Four advisors dropped out of the project after the workshop and one field vice president resigned from the company.  Follow-up questionnaires were not returned by eleven participants.  Results are reported for the participants who completed the project and filled out all assessments.  Gross sales are only reported for the financial service advisors and not for the vice presidents.
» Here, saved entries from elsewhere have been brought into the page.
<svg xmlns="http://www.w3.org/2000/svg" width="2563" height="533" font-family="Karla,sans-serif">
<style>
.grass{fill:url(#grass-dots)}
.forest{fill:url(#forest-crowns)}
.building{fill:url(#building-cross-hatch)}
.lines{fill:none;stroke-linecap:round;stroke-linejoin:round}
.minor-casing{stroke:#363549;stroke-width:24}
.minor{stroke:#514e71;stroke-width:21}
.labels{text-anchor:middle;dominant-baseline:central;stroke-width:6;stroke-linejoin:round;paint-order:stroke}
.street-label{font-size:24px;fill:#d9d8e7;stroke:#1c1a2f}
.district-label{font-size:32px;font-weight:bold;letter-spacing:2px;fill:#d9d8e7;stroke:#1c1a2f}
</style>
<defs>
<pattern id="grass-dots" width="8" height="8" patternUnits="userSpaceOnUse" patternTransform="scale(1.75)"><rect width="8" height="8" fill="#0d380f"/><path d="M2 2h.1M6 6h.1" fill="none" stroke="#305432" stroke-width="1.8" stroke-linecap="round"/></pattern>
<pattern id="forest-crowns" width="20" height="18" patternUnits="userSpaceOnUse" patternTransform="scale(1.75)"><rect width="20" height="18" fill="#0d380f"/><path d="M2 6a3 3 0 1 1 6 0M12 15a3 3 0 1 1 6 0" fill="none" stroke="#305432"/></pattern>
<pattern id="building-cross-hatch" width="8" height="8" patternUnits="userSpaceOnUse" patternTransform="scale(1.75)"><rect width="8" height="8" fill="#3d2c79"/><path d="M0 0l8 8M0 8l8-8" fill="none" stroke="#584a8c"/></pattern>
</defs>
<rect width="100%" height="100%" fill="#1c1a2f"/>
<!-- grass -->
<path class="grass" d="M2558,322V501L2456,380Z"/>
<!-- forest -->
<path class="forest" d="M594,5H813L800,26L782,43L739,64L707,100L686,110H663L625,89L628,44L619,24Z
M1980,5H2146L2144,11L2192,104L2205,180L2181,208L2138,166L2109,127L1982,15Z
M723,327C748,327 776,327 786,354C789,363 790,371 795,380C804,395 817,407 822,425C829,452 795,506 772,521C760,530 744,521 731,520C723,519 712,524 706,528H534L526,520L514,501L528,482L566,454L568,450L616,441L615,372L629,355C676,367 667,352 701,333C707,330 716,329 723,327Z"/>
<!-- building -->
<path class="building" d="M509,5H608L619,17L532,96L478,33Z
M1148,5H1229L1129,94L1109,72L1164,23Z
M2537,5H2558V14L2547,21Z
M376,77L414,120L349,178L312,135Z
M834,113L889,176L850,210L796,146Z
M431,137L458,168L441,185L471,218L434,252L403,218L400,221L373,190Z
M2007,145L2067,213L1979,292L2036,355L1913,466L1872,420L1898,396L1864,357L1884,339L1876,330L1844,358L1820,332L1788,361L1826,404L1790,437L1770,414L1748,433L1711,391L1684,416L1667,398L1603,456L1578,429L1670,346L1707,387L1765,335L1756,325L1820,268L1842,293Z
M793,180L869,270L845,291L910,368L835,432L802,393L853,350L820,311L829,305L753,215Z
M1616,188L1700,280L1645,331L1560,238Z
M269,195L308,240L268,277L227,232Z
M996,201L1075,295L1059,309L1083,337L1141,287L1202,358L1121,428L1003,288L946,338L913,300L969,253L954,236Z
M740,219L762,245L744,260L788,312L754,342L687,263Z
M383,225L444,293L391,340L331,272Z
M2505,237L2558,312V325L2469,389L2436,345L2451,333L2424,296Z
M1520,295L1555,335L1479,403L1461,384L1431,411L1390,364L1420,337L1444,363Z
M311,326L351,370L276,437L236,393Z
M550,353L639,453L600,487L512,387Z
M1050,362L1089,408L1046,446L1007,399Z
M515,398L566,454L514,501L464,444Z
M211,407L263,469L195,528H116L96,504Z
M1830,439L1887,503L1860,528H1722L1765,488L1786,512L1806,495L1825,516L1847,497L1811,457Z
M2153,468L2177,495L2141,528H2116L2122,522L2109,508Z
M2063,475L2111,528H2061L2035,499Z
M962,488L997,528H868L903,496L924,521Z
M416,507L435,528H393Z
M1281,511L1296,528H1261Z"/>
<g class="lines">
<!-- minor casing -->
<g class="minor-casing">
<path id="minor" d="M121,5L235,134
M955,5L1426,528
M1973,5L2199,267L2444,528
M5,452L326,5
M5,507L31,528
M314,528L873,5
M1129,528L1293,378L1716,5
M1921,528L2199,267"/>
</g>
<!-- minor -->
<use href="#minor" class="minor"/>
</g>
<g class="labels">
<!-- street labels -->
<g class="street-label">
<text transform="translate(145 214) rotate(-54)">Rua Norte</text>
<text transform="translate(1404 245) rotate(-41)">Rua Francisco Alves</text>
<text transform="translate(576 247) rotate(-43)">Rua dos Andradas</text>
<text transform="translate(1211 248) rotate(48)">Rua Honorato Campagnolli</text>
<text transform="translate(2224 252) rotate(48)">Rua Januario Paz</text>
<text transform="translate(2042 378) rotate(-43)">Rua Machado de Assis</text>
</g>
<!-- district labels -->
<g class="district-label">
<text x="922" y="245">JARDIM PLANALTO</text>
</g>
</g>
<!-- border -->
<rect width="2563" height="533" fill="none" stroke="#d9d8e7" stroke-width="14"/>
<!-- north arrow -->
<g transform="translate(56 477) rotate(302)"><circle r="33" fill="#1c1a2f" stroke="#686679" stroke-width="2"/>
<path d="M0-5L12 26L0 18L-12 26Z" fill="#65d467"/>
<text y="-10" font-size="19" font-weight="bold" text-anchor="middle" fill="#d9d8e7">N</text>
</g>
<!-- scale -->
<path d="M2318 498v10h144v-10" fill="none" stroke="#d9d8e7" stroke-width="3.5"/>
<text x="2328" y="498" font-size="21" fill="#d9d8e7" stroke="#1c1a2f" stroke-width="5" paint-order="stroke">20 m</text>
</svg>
  • For cohort one gross dealer concession increased for the MYT participants an average of 18% between September 1, 2001 and August 31, 2002.  This is compared to an average increase of 11% for all of the advisors in the reference market group.
  • For cohort two gross dealer concessions increased for the MYT participants an average of 24% between September 01, 2002 and August 31, 2003.  This is compared to an average increase of 5% for all the advisors in the reference market group.
  • For cohort three gross dealer concessions increased for the MYT participants an average of 24% between March 01, 2003 and February 28, 2004.  This is compared to an average increase of 11% for all the advisors in the reference market group.
  • For cohort four gross dealer concessions increased for the MYT participants an average of 46% between December 01, 2003 and November 30, 2004.  This is compared to an average increase of 13% for all the advisors in the reference market group.
  • For cohort five gross dealer concessions increased for the MYT participants an average of 24% between September 01, 2005 and March 31, 2005.  This is compared to an average increase of 9% for all the advisors in the reference market group.
  • For cohort six gross dealer concessions increased for the MYT participants an average of 14% between February 01, 2005 and July 30, 2006.  This is compared to an average increase of 9% for all the advisors in the reference market group.
  • Stress levels of the MYT participants decreased 23% over the length of the project.  Using a two tailed paired t-test this change was significant at p < 0.05.
  • Positive states reported by the MYT participants increased 20% over the duration of the project.  Using a two tailed paired t-test this change was significant at p < 0.05.
  • Trait anger decreased 13% for the MYT participants over the length of the project.  Using a two tailed paired t-test this change was significant at p < 0.05.
  • Quality of life increased 10% for the MYT participants over the length of the project.  Using a two tailed paired t-test this change was significant at p < 0.05.
  • Physical vitality increased 9% for the MYT participants over the length of the project.  Using a two tailed paired t-test this change was significant at p < 0.05.

CONCLUSION

These seven pilot projects suggest that training in emotional competence/forgiveness in conjunction with follow-up support significantly improves well being and productivity in financial advisors.  The populations from which the MYT participants were selected, three East Coast market groups of American Express Financial Services produced an average increase in sales of 10% during the time of the MYT projects.  A sales increase of 10% is a good to adequate results for a financial services market group in normal to difficult economic years.  Remarkably, the advisors who participated in this project demonstrated a 50%-400% improvement in productivity over their peers, which led to an average increase in sales of 25%.  This was coupled with a marked decrease in stress and a large improvement in life satisfaction.  The implications for this level of improvement on a company wide basis are profound and should be explored with further research/training.

The limitations of this project include the limited number and volunteer nature of the subjects as well as a lack of a matched sample of advisors.  These omissions leave open the possibility that the results were due to the motivation of these advisors to improve themselves rather than from the power of this training.  There is also no assurance that future groups will achieve similar gains in productivity or quality of life.